Command parameter descriptions:

Parameter	Meaning
`--set full`	Collect all available performance metrics
`-f`	Force overwrite existing output files
`-o profile/xxx`	Specify output file path and name
`-k computeGravityKernel`	Specify the Kernel name to Profile
`-s 2`	Skip the first 2 iterations after program startup before starting Profile (avoid cold start effects)
`-c 2`	Execute 2 repetitions and average (reduce measurement error)

Comparison results:

Computation Mode	Kernel Time	Executed Instructions	L1/TEX Hit Rate	Memory Throughput	Executed IPC	Warp Avg Instruction Cycles (CPI)
1. Fully Random	33.13 ms	246.2 Billion	48.23%	2.37 GB/s	2.97	13.75 cycles
2. Initial Regular	5.13 ms	41.9 Billion	57.52%	8.14 GB/s	2.99	13.44 cycles
3. Tree Sorting	3.11 ms	22.1 Billion	58.66%	12.25 GB/s	2.74	13.28 cycles

From the results, tree sorting mode (3.11 ms) is approximately 10x faster than fully random mode (33.13 ms), and better than initial regular mode (5.13 ms). This proves that the spatial sorting strategy based on tree topology can significantly improve self-gravity computation efficiency.

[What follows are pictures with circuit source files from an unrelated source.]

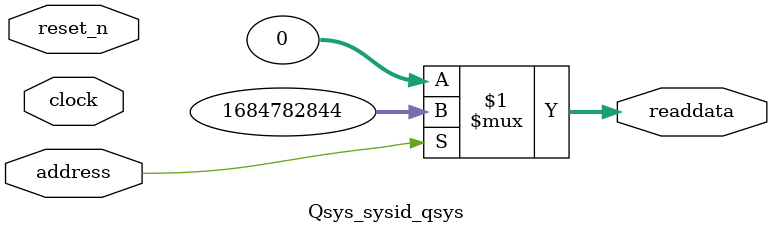
<source format=v>



// synthesis translate_off
`timescale 1ns / 1ps
// synthesis translate_on

// turn off superfluous verilog processor warnings 
// altera message_level Level1 
// altera message_off 10034 10035 10036 10037 10230 10240 10030 

module Qsys_sysid_qsys (
               // inputs:
                address,
                clock,
                reset_n,

               // outputs:
                readdata
             )
;

  output  [ 31: 0] readdata;
  input            address;
  input            clock;
  input            reset_n;

  wire    [ 31: 0] readdata;
  //control_slave, which is an e_avalon_slave
  assign readdata = address ? 1684782844 : 0;

endmodule



</source>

Now, GASPHiA uses the code optimized with the tree sorting mode.

Performance Curves

The following two figures show the performance comparison of different computation modes across varying particle counts (linear and logarithmic scales):

Performance validation linear scale

Performance validation logarithmic scale

Note: In the figures above, “Build Tree” includes all processes such as bounding box computation and sorting. Compared to traversing trees for gravity or neighbor computation, the time for building the tree can be ignored.

Accuracy and Speedup Validation

I also tested the speedup and error of the Barnes-Hut algorithm relative to brute-force computation with 1 million particles. Note that the errors here are relative errors.

Performance and accuracy comparison across different $\theta$ parameters:

$\theta$	Computation Time (ms)	Max Relative Error	Avg Relative Error	Speedup
0.1	181.877	0.00219153	3.27768e-05	7.42231x
0.2	39.5222	0.00502609	6.86399e-05	34.1566x
0.3	14.9356	0.0214612	0.00015996	90.3847x
0.4	8.75622	0.0335255	0.00028779	154.17x
0.5	5.88032	0.0711218	0.00053247	229.57x
0.6	4.20147	0.0565245	0.000783245	321.303x
0.7	3.52717	0.106591	0.00153542	382.728x
0.8	3.21018	0.170889	0.002965	420.521x

Accuracy validation figure:

Accuracy validation

Conclusion: As $\theta$ increases, computational accuracy decreases (error increases), but computational speed significantly improves. At $\theta = 0.5$, we can achieve a 200x speedup while maintaining approximately 7% maximum relative error, making it a relatively ideal balance point.

References

[1] Barnes J, Hut P. A hierarchical O (N log N) force-calculation algorithm. nature. 1986 Dec 4;324(6096):446-9.

[2] Burtscher M, Pingali K. An efficient CUDA implementation of the tree-based barnes hut n-body algorithm. In GPU computing Gems Emerald edition 2011 Jan 1 (pp. 75-92). Morgan Kaufmann.